|Sponsored by the HealthcareTrainingInstitute.org providing Quality Education since 1979|
On the last track, we discussed three concepts of dissociative behavior in an anorexic client. These three concepts of dissociative behavior in an anorexic client included: bizarre behavior; trances; and manipulative strategies.
On this track, we will examine three concepts related to anorexic clients who are survivors of incest. These concepts regarding anorexic clients who were victims of incest include: inability to trust; skewed sexuality; and learned defenses.
One of the societal conceptions of anorexia is the belief that the disorder is inextricably linked to sexual abuse. If a girl has developed anorexia, she must have been abused when she was younger. Obviously, when the anorexic client has survived sexual abuse, this presents certain issues to consider and treat.
However, in my own experience and in polls taken of anorexic clients, only about 1 in 5, not a majority, have been sexually abused. This number is not far off from the general population and so the myth that sexual abuse and anorexia go hand-in-hand is false. However, incest does have a significant effect on the anorexic client making his or her experience a warranted subcategory of the disorder.
Concept #1 - Inability to Trust
When the incest occurs between siblings, the client may also feel abandoned by his or her parents because they did nothing to prevent the abuse. This inability to trust will result in the client becoming more and more reliant on themselves. This can exacerbate the anorexic condition as the initial outset of the disorder for even the general client experiences a manifestation of will power, and any extra independence will prevent a client from looking for a support system which they desperately need.
Katrina, age 21, had been sexually abused by her father from the age of five to thirteen. Not only did she lose her trust in male figures, but also female ones as well. Her mother, Katrina believed, had allowed the abuse to take place, even though there was no evidence corroborating this.
Katrina stated, "I wanted to get back at the world for hurting me. The day before my sixteenth birthday, I remember my mother looking into the mirror at her stomach. I smiled, you know, maliciously, and thought to myself, ‘I’ll make her feel like an old, fat hag!’ That’s when I decided to start losing weight! I didn’t start starving until about two years ago." Katrina had lost any feelings of security and safety around older guardian figures and had also developed a need for vengeance against the crime that had been committed against her.
Think of your Katrina. What are his or her opinions towards parental figures?
Concept #2 - Skewed Sexuality
Elizabeth, age 19, was five-foot-nine and weighed 95 pounds. When she first came into the office, she was wearing a very short min-skirt, which she constantly pulled up, and a low cut blouse. In later sessions, she would reveal that she had been raped by her father, Tom, from the age of seven to twelve. Elizabeth stated, "I want to be valued by my appearance.
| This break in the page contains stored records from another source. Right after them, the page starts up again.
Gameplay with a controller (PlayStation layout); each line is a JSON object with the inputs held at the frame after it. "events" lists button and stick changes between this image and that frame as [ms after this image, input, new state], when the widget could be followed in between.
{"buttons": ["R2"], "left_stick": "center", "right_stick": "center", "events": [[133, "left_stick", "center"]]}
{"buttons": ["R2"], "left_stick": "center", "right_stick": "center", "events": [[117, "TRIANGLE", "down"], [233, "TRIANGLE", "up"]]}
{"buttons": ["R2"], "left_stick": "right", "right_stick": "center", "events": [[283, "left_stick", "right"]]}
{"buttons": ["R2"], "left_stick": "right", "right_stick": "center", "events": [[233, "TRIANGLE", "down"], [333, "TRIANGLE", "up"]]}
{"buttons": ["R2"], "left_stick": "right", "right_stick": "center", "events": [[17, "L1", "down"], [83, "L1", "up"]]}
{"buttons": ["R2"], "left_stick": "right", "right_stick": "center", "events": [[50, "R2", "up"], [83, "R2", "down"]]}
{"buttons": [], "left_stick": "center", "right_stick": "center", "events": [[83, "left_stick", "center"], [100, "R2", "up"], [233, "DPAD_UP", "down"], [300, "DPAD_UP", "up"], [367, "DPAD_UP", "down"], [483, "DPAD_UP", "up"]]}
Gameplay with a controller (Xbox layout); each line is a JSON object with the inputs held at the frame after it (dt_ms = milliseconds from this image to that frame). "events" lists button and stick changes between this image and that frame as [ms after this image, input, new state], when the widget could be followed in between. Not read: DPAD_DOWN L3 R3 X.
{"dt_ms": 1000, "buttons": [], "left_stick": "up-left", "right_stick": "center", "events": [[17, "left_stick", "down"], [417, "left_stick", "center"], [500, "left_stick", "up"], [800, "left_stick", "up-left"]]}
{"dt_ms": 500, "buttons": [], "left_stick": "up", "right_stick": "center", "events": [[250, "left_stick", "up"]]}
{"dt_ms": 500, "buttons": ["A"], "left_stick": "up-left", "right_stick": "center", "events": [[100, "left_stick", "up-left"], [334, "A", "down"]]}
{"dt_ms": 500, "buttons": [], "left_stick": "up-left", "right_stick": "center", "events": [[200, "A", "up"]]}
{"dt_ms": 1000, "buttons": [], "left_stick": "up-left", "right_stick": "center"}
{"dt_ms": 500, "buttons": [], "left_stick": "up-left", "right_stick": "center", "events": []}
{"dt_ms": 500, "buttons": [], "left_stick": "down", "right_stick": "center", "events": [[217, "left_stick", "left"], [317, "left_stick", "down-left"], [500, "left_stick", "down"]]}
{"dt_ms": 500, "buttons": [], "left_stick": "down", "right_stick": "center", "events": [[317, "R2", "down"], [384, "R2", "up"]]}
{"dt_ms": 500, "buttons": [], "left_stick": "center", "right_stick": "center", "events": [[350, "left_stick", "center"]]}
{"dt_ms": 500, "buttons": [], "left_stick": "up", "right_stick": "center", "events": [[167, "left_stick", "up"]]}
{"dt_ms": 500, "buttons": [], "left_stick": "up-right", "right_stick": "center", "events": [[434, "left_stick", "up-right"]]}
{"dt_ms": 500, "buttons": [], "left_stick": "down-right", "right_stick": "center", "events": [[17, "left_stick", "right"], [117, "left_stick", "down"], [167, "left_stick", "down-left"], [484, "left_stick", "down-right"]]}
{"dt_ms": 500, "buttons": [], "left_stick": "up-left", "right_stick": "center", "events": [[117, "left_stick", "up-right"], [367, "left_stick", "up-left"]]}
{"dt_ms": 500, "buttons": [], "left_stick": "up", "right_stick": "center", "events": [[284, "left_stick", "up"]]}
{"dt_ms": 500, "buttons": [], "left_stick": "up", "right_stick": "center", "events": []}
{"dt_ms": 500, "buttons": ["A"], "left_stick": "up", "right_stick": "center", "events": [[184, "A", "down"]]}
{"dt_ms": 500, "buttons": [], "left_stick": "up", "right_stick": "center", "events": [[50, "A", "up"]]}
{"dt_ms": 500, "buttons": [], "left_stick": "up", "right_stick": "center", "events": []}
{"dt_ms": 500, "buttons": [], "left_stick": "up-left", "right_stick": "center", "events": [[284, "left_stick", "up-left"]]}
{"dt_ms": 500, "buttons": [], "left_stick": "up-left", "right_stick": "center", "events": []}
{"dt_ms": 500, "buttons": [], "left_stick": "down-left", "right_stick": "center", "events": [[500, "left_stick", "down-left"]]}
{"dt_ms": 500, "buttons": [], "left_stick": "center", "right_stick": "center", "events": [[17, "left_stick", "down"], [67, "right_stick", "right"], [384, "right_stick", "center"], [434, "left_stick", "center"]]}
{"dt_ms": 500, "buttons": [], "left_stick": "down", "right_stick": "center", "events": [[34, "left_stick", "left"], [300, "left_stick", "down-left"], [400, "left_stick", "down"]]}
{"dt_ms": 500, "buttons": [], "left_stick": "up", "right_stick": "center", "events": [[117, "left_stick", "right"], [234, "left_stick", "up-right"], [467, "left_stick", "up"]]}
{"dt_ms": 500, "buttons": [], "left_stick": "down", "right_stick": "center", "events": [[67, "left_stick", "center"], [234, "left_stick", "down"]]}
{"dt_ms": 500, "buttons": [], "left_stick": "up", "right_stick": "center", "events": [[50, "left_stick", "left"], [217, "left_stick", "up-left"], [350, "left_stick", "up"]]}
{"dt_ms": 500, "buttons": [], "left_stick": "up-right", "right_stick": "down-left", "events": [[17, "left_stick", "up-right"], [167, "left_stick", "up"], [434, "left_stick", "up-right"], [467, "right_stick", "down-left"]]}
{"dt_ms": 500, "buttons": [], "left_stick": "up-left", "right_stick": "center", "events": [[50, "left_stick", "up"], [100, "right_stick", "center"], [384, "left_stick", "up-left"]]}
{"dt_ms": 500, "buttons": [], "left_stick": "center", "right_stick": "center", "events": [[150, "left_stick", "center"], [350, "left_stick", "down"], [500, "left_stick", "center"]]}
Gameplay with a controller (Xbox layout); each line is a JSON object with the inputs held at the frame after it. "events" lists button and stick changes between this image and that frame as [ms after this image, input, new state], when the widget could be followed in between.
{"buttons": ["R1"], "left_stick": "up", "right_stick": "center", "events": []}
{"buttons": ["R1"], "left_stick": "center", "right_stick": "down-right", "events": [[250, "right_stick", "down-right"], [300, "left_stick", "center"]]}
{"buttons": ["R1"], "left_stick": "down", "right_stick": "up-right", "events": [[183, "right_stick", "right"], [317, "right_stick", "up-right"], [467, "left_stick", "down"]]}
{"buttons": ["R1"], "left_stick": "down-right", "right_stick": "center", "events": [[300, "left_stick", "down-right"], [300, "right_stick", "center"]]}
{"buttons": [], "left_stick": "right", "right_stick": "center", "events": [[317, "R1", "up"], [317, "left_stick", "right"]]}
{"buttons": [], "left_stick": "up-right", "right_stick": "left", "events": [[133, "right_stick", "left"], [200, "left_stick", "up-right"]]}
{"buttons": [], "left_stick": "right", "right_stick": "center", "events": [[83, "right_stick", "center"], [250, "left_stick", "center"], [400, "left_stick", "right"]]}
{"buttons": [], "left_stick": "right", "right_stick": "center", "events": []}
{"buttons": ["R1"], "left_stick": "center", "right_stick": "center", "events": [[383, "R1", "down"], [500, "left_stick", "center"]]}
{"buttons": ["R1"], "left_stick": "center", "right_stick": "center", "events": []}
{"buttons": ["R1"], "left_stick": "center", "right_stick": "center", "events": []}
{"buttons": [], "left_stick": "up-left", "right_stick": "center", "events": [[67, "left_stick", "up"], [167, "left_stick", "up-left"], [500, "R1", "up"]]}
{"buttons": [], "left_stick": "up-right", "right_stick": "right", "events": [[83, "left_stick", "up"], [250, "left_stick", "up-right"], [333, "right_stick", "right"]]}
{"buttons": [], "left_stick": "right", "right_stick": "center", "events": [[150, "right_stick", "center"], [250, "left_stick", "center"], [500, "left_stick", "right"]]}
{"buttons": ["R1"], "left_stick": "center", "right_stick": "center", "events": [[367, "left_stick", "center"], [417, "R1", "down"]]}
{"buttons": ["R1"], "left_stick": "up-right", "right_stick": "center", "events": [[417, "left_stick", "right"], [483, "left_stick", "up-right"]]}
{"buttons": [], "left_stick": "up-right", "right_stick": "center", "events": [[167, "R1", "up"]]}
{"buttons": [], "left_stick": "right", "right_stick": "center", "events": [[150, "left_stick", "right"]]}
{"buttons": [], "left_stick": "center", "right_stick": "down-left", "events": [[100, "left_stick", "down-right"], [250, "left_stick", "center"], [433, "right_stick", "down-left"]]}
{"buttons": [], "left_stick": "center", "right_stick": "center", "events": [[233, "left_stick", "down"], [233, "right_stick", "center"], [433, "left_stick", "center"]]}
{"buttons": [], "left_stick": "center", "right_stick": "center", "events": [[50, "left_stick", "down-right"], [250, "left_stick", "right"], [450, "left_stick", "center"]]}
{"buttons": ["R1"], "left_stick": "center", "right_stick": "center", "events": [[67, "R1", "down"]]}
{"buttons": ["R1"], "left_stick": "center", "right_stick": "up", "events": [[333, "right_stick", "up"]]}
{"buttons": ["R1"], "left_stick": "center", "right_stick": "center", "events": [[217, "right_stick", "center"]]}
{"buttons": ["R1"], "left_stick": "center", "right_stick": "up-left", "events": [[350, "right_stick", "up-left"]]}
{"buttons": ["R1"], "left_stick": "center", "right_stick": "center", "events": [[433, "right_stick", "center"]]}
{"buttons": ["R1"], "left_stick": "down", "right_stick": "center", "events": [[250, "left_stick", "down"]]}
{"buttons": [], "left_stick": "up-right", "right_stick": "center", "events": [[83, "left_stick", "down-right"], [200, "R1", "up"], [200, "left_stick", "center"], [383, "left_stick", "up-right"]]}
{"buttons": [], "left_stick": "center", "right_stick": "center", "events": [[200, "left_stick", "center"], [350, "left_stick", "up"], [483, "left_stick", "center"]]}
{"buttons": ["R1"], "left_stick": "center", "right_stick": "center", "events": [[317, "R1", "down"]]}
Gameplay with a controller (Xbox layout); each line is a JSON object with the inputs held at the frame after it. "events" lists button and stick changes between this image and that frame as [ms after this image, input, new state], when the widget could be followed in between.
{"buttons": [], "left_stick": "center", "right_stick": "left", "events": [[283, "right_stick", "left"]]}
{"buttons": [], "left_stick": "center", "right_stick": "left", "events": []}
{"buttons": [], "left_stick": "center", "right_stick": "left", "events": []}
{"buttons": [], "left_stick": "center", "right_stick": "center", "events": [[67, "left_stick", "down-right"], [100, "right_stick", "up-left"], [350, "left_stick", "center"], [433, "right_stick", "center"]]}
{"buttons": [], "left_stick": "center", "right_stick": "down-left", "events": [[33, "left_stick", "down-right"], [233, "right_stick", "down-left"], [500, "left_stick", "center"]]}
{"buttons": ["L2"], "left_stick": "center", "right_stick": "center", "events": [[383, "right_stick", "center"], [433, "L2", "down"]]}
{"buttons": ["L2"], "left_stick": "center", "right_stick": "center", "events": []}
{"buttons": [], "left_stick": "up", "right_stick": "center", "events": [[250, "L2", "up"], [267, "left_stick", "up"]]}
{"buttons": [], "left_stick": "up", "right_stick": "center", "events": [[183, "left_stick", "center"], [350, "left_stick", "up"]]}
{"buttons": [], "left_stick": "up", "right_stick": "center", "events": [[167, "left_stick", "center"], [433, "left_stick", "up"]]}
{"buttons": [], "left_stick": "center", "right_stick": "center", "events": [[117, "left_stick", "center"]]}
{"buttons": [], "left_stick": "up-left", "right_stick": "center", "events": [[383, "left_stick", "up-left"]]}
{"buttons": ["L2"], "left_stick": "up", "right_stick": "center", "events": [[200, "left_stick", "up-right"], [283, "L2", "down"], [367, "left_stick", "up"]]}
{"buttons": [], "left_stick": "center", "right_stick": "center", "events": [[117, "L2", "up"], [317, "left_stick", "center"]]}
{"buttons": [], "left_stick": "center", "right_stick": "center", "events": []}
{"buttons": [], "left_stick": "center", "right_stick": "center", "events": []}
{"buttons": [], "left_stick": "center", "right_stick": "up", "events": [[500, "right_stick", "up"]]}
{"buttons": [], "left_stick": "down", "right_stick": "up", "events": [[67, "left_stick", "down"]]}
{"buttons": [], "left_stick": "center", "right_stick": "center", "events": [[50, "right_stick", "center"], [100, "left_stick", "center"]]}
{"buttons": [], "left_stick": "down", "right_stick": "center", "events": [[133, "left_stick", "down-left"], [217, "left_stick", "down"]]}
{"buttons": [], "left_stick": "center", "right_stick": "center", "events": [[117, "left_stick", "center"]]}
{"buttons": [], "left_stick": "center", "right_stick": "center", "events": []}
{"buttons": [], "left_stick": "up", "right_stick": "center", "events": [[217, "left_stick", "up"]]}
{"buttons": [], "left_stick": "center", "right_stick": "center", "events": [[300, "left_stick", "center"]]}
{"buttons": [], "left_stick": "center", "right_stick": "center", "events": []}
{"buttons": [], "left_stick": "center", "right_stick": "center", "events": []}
I want to feel interesting and attractive or else I’m not worth shit."
I stated, "Also, I think you may be testing people to see if they will exploit you as your father exploited you. If they do respond with sexual interest or advances, you're on home ground. It means you are physically ‘used’, but you’re used to that. You don’t know whether to be so thin that men won’t want you or to get even with other women by being thinner than they are. You both want to be exploited, but at the same time trying to prevent it." Think of your Elizabeth. How has his or her skewed sexuality resulting from incest affected his or her anorexia?
Concept #3 - Learned Defenses
The abused anorexic client will sink deeper into these layers of mental defenses and ideas, which will make "compensation" for his or her original damage unacceptable. Just as anorexia has completely usurped the client’s identity, so too does the memory of incest parasitically live off of the client and reconfirms his or her lack of self-worth.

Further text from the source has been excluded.